Hypoacetylation and H3K9 methylation activities suggest enhancement of repressive chromatin states in parthenogenetic eggs even though they are transitioning to an active stage of cell division. Specific chromatin regions may be repressed in parthenogenetic eggs while others are derepressed in order to release totipotency and achieve competency to initiate parthenogenesis. Day0 unpollinated parthenogenetic eggs are biologically active in terms of having the capacity to form embryos two days after anthesis and are transcriptionally active as indicated by GO enrichment analyses reflecting the active side of chromatin states. Several Jumonji-like proteins were up-regulated in parthenogenetic eggs including JMJ25-like (TRINITY_DN44176_c1_g1_i3; TRINITY_DN46670_c1_g4_i1) which demethylates H3K9, regulating gene expression through epigenetic modifications73,74. Histone 3 lysine 9 methylation homeostasis may be regulated by the interplay of Jumonji and SUVH proteins. Histone 3 lysine 4 methylation, positively associated with actively transcribed genes75, was indicated by a COMPASS-like H3K4 histone methylase component WDR5B gene and a H3K4 histone-lysine N-methyltransferase CcTRX1 gene, both up-regulated in parthenogenetic eggs. Similar genes were shown to activate flowering under long day conditions76,77. A rice ortholog was shown to promote flowering by interacting with a DNA-binding C2H2 zinc finger protein SIP1 to activate EARLY HEADING DATE 1, a B-type response regulator78. Although the histone-lysine N-methyltransferase ATXR4 was up-regulated in parthenogenetic eggs, no direct evidence is available to infer its function.

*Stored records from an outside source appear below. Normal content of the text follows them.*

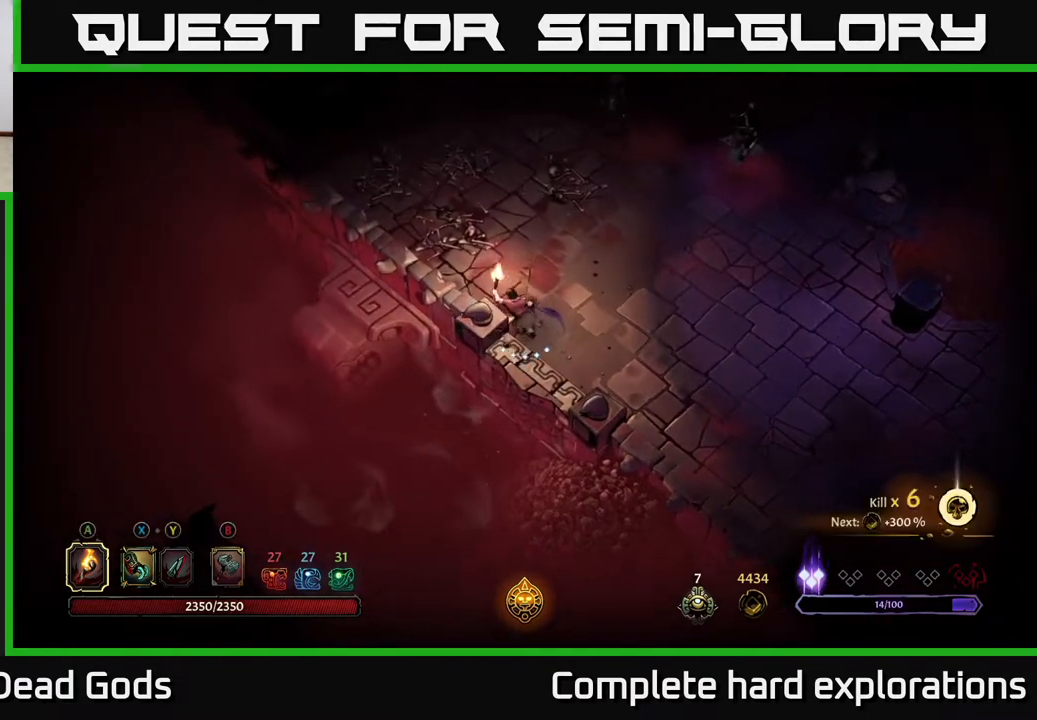
{"buttons": [], "left_stick": "up", "right_stick": "center", "events": [[133, "B", "down"], [200, "B", "up"], [417, "left_stick", "up"]]}
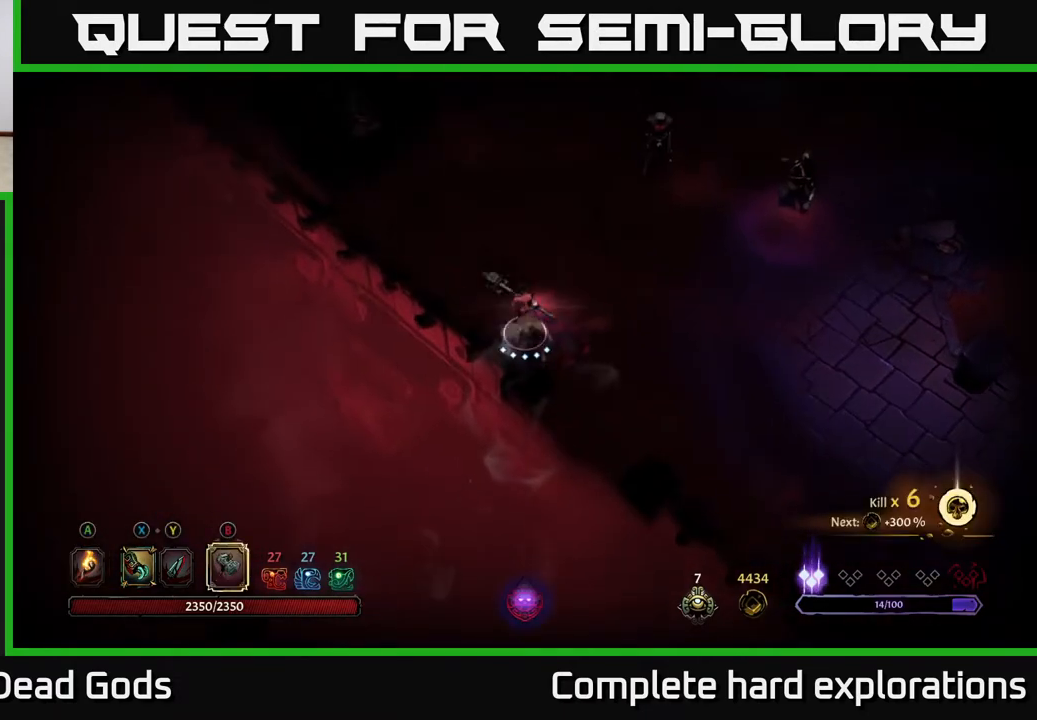
{"buttons": ["B"], "left_stick": "up-right", "right_stick": "center", "events": [[317, "left_stick", "up-right"], [467, "B", "down"]]}
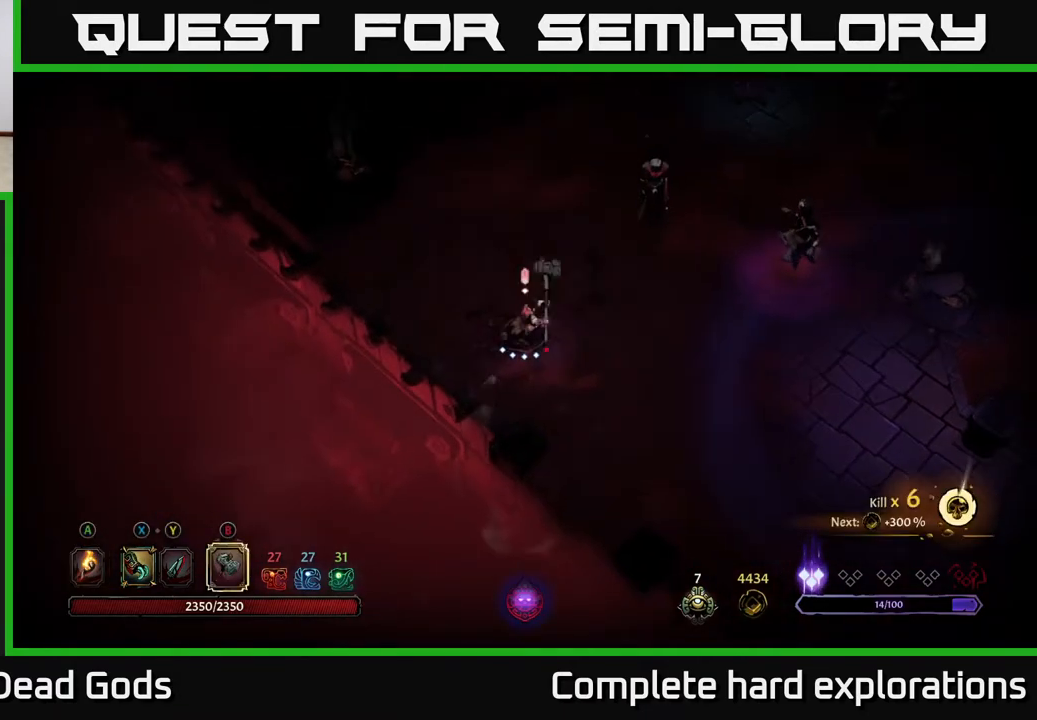
{"buttons": [], "left_stick": "up-right", "right_stick": "center", "events": [[467, "B", "up"]]}
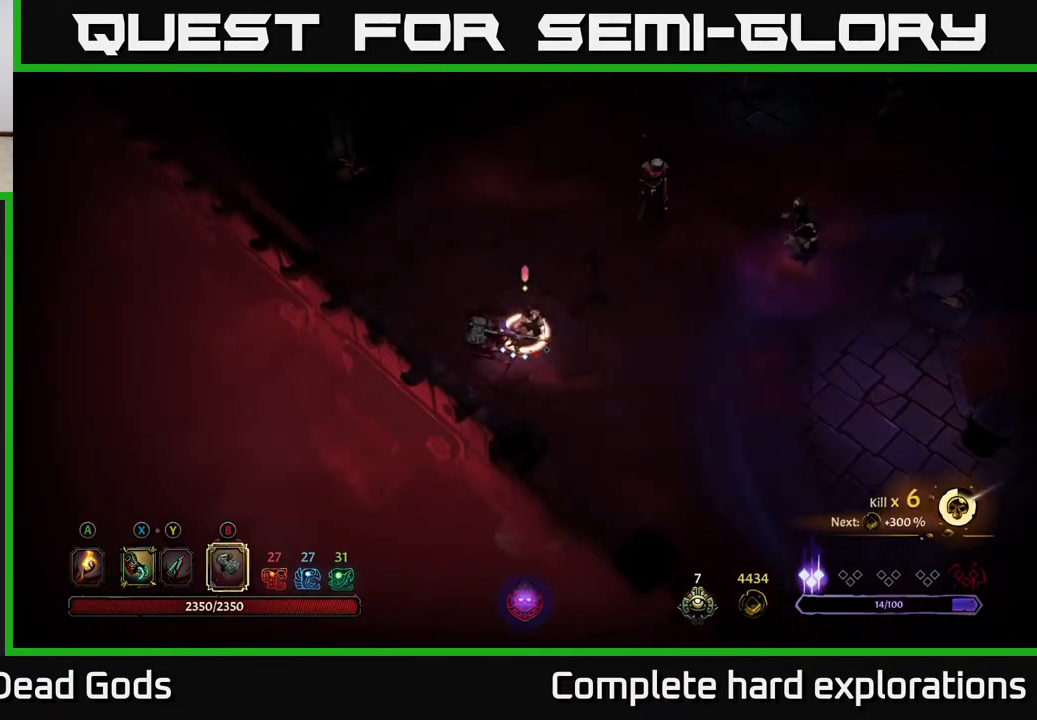
{"buttons": [], "left_stick": "right", "right_stick": "center", "events": [[350, "left_stick", "right"]]}
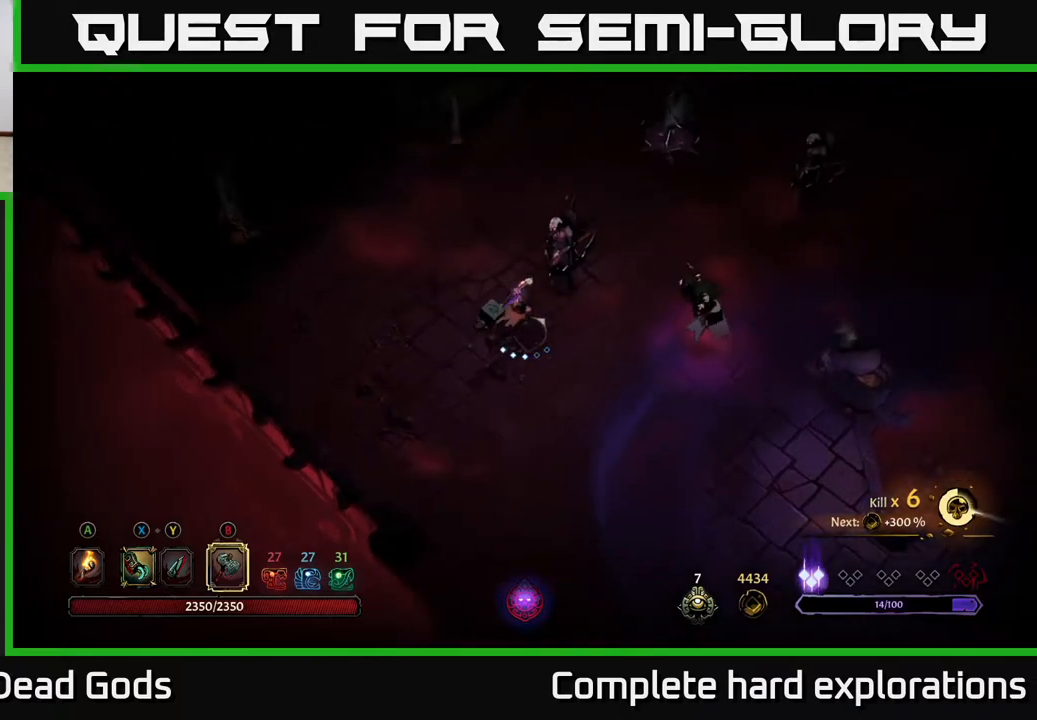
{"buttons": [], "left_stick": "right", "right_stick": "center", "events": [[133, "left_stick", "down-right"], [250, "left_stick", "center"], [417, "left_stick", "right"]]}
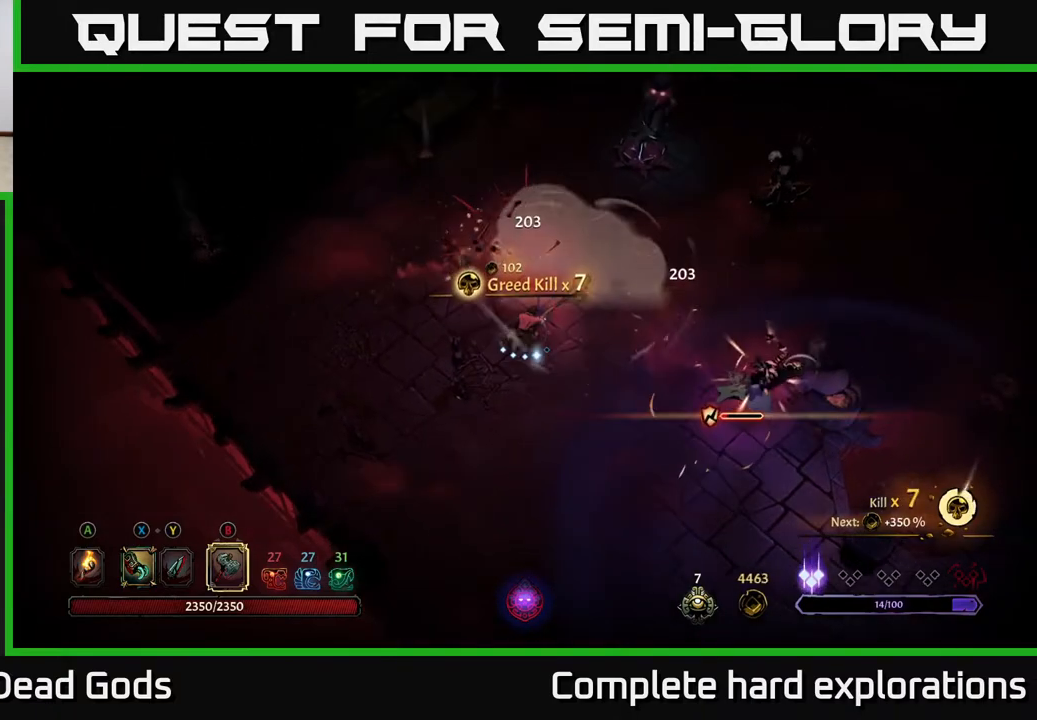
{"buttons": ["X"], "left_stick": "right", "right_stick": "center", "events": [[67, "left_stick", "up-right"], [217, "left_stick", "up"], [367, "left_stick", "right"], [383, "X", "down"]]}
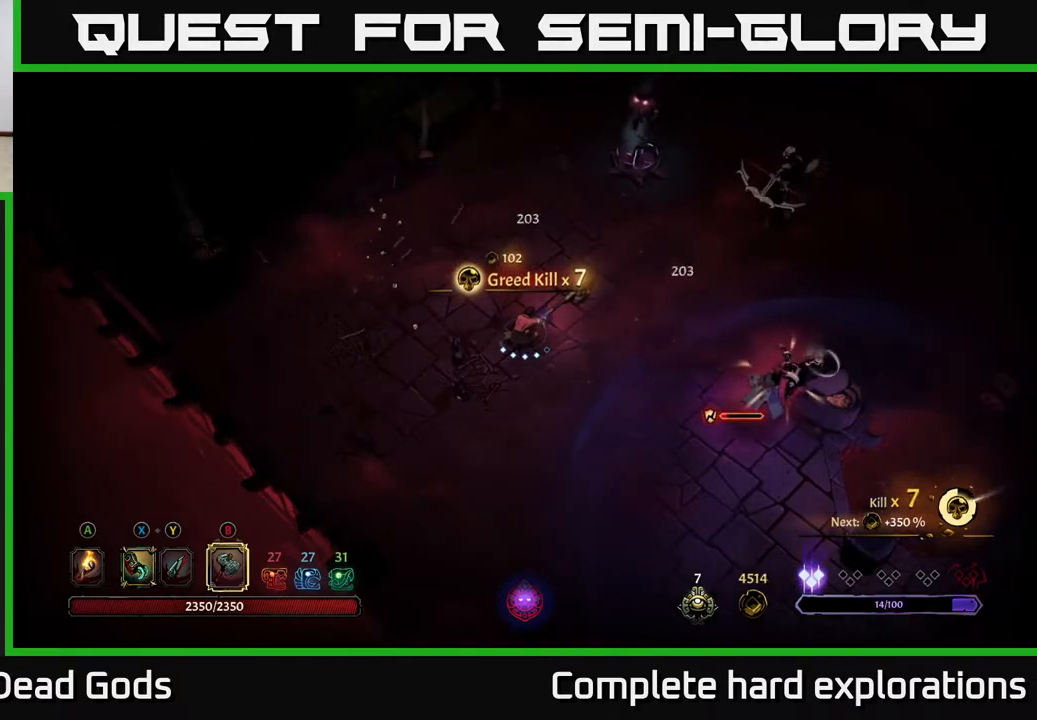
{"buttons": ["Y"], "left_stick": "down-right", "right_stick": "center", "events": [[17, "X", "up"], [33, "left_stick", "down-right"], [333, "Y", "down"]]}
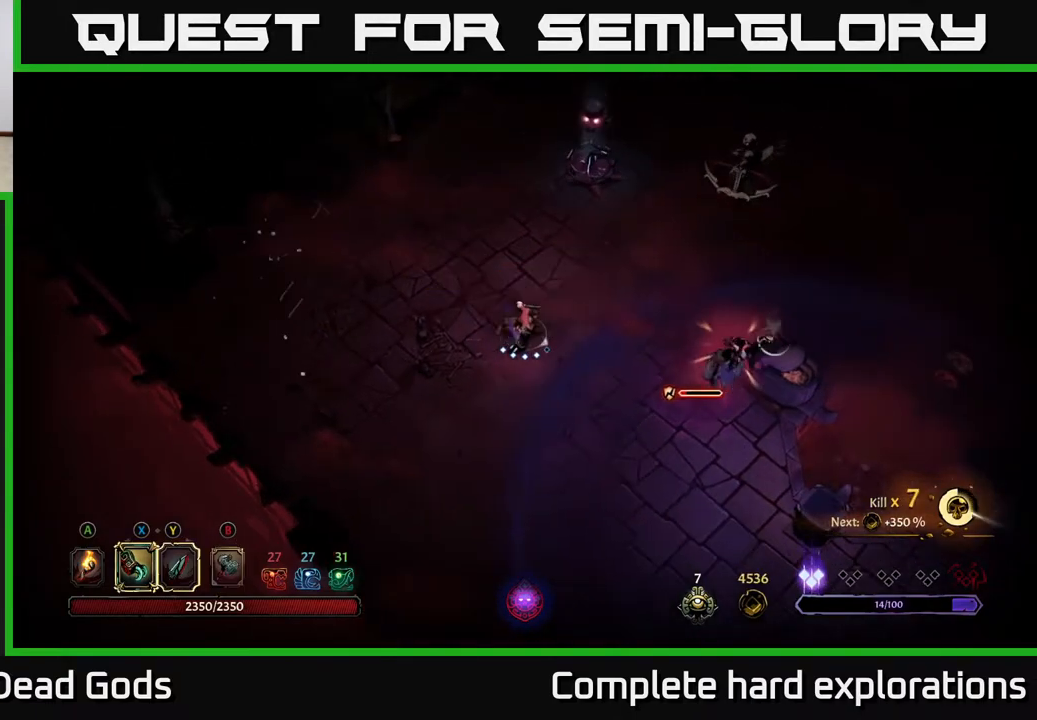
{"buttons": [], "left_stick": "center", "right_stick": "center", "events": [[150, "Y", "up"], [183, "left_stick", "right"], [450, "left_stick", "center"]]}
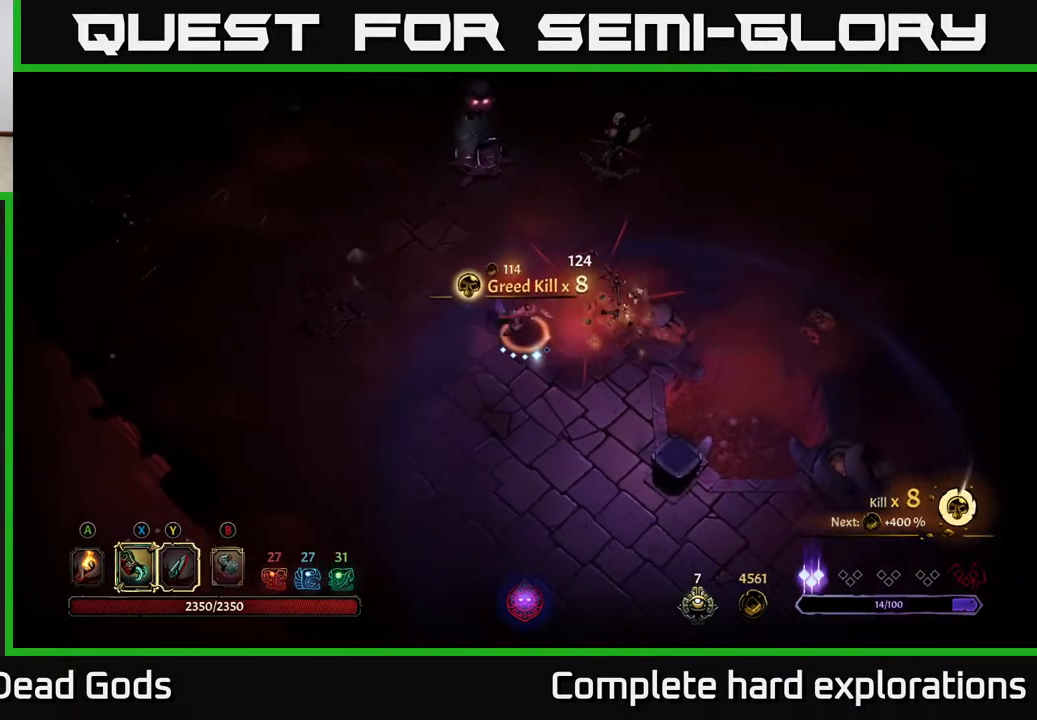
{"buttons": [], "left_stick": "up-left", "right_stick": "center", "events": [[67, "left_stick", "right"], [267, "left_stick", "up-left"]]}
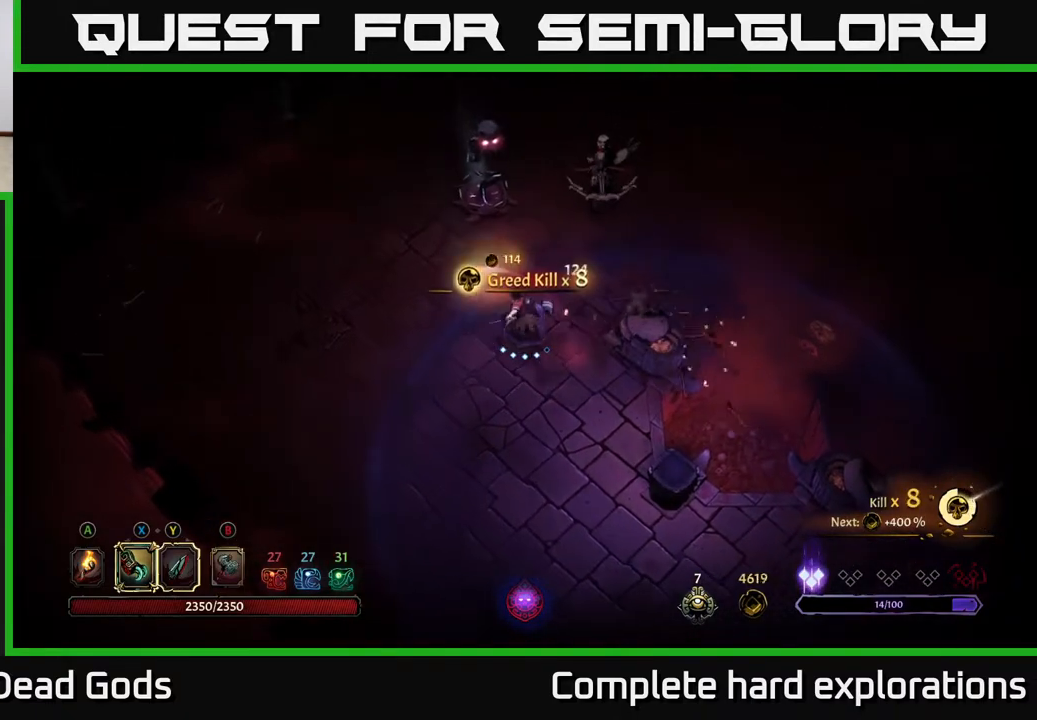
{"buttons": [], "left_stick": "up", "right_stick": "center", "events": [[117, "left_stick", "up"], [217, "X", "down"], [350, "X", "up"]]}
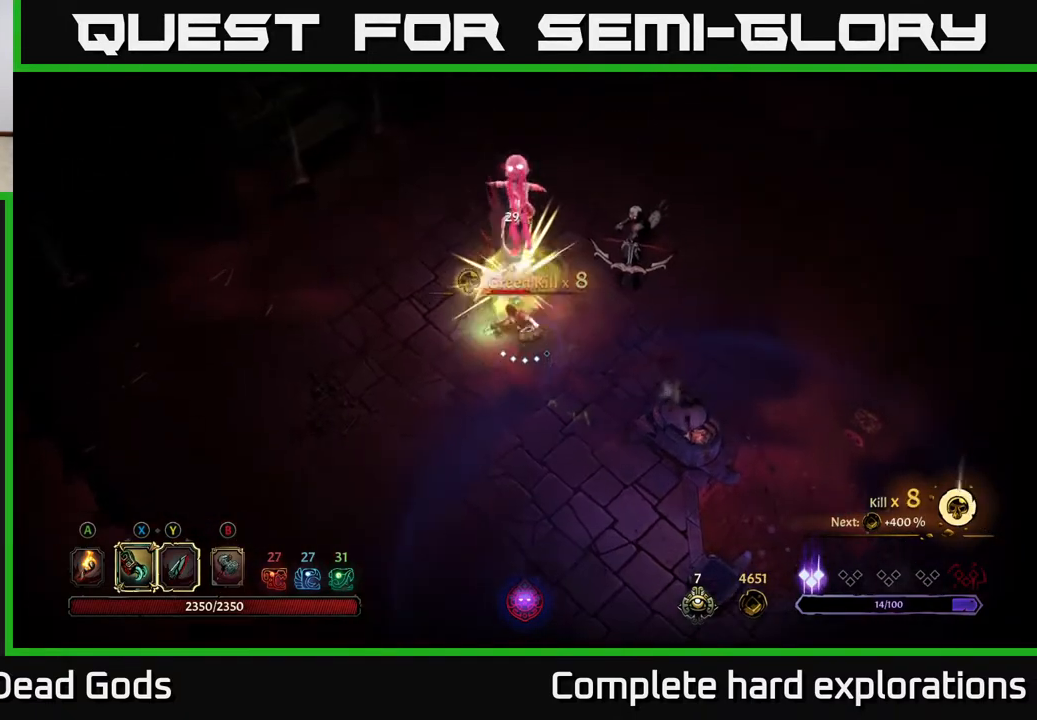
{"buttons": ["X"], "left_stick": "up", "right_stick": "center", "events": [[50, "X", "down"], [167, "X", "up"], [250, "X", "down"], [350, "X", "up"], [450, "X", "down"]]}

In Arabidopsis ATX1, ATX2, ATXR3, and ATXR7 positively regulate FLC via H3K4 methylation79,80,81,82 while ATXR5 and ATXR6 control the heterochromatin condensation and heterochromatic elements silencing via methylation of H3K2783. Taken together, the differential expression of histone deacetylases and histone methylases as well as a de novo expressed DNA methyltransferase is likely to both repress and activate a spectrum of genes that characterize parthenogenetic eggs assuming a parthenogenesis fate.

Cell cycle

The idealized cell cycle is comprised of four successive phases: G1 (Gap 1), S (Synthesis), G2 (Gap 2) and M (Mitosis), through which parthenogenetic egg cells must traverse as they become competent for cell division. The expression profiles of some key cell-cycle regulators were examined in an attempt to identify the cell cycle stages for Day 0 parthenogenetic and sexual egg cells.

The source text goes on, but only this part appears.